I Odin the "Root66 stock VRALJB 4.1.1 12/2/12" and then used the latest "CASUAL Back Atcha Verizon" bootloader unlock. My question is Even after using the latest Casual would accepting the OTA make me lose root? Or harm my phone?
Also, would affect me using the same Casaul patches to get root back?

Me personally Im happy with just a stock rom- debloated with TB


----------



## Bendr0id (Sep 29, 2011)

I guess my question would be... Why worry with an OTA update? If there is something that you see in the update that you like, just wait a day or so for the developer of your ROM to update.

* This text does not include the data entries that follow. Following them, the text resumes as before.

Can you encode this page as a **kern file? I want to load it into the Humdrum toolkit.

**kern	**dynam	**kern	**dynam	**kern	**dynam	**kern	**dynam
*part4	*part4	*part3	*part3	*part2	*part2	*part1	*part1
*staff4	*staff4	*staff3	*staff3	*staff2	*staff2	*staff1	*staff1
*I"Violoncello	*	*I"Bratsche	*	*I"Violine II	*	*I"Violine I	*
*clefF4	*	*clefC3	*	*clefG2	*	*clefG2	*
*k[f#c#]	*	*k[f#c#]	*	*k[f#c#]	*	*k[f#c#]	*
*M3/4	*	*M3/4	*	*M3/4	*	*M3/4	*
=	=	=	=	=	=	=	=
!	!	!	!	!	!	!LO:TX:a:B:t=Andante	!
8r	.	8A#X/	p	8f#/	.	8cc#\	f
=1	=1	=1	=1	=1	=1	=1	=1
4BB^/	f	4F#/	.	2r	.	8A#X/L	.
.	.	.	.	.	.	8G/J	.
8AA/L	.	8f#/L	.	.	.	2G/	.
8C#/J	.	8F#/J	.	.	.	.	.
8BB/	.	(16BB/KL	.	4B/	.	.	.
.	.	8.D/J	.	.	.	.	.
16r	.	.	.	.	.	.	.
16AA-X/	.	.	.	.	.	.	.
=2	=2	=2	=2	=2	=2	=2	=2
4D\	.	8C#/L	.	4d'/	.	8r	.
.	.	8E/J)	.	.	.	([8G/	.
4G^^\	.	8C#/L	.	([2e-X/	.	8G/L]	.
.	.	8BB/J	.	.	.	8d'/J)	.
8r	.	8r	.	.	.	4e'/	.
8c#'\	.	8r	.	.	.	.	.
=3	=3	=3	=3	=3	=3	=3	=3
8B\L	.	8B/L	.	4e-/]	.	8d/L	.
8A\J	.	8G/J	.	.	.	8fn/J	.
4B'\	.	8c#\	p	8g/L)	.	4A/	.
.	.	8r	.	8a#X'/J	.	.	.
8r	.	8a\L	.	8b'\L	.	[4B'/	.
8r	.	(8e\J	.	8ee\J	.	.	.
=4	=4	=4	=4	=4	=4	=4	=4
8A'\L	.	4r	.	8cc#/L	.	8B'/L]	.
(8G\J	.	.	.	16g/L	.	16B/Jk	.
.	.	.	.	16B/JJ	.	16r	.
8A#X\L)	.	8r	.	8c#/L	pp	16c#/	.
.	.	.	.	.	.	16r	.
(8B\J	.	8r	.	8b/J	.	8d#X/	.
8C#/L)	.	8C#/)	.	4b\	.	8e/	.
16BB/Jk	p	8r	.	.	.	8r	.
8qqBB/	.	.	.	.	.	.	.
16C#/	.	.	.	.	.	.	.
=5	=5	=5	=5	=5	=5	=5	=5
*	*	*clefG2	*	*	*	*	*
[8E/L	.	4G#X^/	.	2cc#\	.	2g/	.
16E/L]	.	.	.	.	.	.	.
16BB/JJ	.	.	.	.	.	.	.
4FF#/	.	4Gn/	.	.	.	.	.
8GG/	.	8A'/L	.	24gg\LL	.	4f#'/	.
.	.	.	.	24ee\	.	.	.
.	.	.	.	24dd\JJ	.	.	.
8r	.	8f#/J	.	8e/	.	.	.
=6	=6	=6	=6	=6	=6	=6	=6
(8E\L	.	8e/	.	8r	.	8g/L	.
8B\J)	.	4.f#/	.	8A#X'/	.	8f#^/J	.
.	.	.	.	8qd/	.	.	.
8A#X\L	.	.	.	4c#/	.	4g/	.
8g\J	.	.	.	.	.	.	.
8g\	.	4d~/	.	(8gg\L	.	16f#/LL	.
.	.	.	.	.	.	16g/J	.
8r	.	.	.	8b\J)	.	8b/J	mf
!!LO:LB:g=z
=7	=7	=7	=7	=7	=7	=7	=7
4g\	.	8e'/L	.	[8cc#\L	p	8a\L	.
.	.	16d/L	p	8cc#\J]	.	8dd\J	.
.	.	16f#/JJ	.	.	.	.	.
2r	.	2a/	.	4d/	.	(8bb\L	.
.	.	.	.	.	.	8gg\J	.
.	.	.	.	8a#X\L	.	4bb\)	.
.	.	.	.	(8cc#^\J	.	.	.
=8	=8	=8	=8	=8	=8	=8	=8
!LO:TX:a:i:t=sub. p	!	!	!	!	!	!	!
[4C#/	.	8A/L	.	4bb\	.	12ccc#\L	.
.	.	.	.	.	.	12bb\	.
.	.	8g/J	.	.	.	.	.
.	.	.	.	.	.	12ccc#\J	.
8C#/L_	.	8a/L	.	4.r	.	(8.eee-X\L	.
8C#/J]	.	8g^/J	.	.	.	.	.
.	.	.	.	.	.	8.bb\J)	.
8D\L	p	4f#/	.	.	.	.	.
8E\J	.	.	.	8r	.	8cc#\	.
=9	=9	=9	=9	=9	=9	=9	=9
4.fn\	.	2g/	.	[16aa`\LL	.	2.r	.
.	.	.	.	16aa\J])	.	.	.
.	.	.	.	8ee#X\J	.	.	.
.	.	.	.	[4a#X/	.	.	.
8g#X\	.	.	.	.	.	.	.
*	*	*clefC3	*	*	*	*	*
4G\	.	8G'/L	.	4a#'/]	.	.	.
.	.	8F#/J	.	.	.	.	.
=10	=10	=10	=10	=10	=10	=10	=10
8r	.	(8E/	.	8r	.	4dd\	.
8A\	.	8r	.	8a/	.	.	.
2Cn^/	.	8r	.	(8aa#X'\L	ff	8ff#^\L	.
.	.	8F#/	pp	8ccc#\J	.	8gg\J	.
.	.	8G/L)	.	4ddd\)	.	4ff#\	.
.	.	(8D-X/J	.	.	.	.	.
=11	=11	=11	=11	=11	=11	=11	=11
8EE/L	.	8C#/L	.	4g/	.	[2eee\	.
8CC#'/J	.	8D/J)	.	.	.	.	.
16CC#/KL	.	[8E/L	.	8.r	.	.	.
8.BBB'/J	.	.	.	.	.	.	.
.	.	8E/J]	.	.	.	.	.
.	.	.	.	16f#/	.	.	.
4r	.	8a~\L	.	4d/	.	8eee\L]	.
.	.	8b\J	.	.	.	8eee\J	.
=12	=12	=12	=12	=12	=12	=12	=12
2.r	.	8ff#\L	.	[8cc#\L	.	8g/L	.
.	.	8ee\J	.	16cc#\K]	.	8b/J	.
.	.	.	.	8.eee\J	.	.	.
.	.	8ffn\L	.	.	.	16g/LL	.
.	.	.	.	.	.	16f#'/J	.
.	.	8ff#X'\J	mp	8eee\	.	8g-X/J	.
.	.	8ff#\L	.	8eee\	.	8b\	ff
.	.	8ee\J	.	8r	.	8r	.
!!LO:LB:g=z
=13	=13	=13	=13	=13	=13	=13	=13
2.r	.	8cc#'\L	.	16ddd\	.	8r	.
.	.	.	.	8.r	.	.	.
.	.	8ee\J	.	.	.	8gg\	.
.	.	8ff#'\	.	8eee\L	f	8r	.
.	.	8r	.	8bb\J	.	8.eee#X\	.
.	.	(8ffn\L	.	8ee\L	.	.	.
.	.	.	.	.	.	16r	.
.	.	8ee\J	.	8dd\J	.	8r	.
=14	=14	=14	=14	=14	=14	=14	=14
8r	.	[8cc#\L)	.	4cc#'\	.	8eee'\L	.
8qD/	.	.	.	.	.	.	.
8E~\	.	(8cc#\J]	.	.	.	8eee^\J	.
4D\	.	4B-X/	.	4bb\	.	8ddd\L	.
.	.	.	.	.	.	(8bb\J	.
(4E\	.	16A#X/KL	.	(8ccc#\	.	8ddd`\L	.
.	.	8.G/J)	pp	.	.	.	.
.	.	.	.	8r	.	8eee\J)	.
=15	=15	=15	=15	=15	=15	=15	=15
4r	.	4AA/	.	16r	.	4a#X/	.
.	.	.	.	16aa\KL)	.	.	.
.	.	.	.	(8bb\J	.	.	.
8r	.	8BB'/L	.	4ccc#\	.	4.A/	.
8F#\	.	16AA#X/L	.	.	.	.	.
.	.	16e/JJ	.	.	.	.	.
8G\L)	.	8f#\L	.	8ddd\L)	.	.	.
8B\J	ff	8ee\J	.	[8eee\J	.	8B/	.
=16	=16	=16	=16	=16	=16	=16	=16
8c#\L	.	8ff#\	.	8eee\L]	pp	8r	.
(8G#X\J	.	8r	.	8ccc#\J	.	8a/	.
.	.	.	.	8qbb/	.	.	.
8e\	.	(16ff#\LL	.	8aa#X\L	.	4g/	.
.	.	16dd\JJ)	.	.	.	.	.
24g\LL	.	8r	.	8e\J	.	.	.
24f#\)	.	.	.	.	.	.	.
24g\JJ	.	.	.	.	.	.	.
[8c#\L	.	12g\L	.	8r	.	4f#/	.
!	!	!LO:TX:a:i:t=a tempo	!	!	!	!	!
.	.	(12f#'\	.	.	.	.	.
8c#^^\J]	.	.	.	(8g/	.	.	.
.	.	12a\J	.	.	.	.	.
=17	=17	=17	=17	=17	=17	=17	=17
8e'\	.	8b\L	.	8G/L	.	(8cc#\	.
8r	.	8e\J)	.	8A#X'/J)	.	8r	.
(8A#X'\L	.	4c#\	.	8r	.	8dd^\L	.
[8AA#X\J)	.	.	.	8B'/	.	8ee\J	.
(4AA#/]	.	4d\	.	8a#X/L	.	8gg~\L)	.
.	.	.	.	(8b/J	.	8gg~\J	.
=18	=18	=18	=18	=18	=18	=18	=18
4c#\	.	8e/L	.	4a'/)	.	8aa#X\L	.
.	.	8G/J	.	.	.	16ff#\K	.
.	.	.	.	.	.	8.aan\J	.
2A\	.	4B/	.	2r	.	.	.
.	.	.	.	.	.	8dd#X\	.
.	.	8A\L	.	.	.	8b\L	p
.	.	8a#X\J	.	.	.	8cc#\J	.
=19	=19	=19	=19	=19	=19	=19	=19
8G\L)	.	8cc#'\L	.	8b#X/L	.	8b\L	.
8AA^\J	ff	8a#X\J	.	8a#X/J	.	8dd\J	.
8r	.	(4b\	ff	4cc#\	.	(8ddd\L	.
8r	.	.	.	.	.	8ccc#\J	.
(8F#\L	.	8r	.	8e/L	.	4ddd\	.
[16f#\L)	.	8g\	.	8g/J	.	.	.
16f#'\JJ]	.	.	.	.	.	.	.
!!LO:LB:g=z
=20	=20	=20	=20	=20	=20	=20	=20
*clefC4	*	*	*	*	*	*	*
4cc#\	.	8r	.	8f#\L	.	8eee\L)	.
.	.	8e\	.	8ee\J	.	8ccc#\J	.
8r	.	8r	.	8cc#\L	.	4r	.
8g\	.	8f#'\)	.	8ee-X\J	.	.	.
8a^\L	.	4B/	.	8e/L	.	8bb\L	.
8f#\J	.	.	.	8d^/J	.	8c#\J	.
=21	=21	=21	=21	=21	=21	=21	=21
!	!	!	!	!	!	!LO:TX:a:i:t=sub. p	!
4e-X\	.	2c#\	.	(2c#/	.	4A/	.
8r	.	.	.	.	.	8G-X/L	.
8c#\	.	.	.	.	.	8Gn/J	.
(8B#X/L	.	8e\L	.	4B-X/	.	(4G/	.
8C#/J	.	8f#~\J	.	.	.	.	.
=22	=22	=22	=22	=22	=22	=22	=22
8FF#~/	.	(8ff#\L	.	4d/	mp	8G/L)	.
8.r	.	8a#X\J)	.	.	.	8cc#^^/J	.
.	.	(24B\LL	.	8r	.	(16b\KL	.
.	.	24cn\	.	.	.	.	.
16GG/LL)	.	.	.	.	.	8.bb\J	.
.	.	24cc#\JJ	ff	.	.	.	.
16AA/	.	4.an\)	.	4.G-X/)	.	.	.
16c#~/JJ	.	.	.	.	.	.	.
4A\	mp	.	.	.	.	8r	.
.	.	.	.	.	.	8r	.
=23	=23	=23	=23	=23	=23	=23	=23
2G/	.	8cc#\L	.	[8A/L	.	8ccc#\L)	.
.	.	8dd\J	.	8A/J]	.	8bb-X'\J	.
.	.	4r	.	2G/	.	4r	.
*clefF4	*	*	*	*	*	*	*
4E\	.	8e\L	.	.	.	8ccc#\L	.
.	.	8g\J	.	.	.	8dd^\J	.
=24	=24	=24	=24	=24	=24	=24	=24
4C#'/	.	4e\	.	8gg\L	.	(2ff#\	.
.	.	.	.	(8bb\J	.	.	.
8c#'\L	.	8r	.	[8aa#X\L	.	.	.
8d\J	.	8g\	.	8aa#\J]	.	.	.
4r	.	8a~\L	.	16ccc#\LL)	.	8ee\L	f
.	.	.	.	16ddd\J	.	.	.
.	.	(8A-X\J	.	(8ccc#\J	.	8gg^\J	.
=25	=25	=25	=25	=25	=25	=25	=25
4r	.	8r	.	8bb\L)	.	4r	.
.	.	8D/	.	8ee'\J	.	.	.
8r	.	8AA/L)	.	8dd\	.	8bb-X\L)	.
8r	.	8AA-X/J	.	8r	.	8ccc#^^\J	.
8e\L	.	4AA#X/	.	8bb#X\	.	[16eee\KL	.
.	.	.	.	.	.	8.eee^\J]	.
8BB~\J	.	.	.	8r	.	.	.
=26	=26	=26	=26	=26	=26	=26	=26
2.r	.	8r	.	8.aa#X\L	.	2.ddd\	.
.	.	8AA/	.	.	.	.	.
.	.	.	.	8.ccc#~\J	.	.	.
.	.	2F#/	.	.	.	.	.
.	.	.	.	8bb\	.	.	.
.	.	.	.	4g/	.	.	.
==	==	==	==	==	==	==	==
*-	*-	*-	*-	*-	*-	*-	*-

Sent from my SCH-I605 using Tapatalk 2


----------



## Ca5p3r (Jul 27, 2011)

Oh lol. Because every 2 minutes or so that annoying "u should update messsge" pops up and it's driving me insane.


----------



## sting5566 (Jun 7, 2011)

Ca5p3r said:


> Oh lol. Because every 2 minutes or so that annoying "u should update messsge" pops up and it's driving me insane.


Most likely if it's a Verizon update and you accept it you will lose root. Why don't you just install a custom rom and be done with it.

Sent from my SCH-I605 using Tapatalk 2


----------



## Ca5p3r (Jul 27, 2011)

I' m just looking for a stock rooted rom. I just want to keep all the features I have.


----------



## sting5566 (Jun 7, 2011)

Ca5p3r said:


> I' m just looking for a stock rooted rom. I just want to keep all the features I have.


Try Beans build 10, all the stock features plus more.

Sent from my SCH-I605 using Tapatalk 2


----------



## Ca5p3r (Jul 27, 2011)

I tried out "Clean rom Vwz", but I eventually restored stock root and found this to stop the update notifications. 
http://www.pocketables.com/2013/01/how-to-stop-your-rooted-verizon-samsung-galaxy-note-ii-from-installing-an-ota-update.html


----------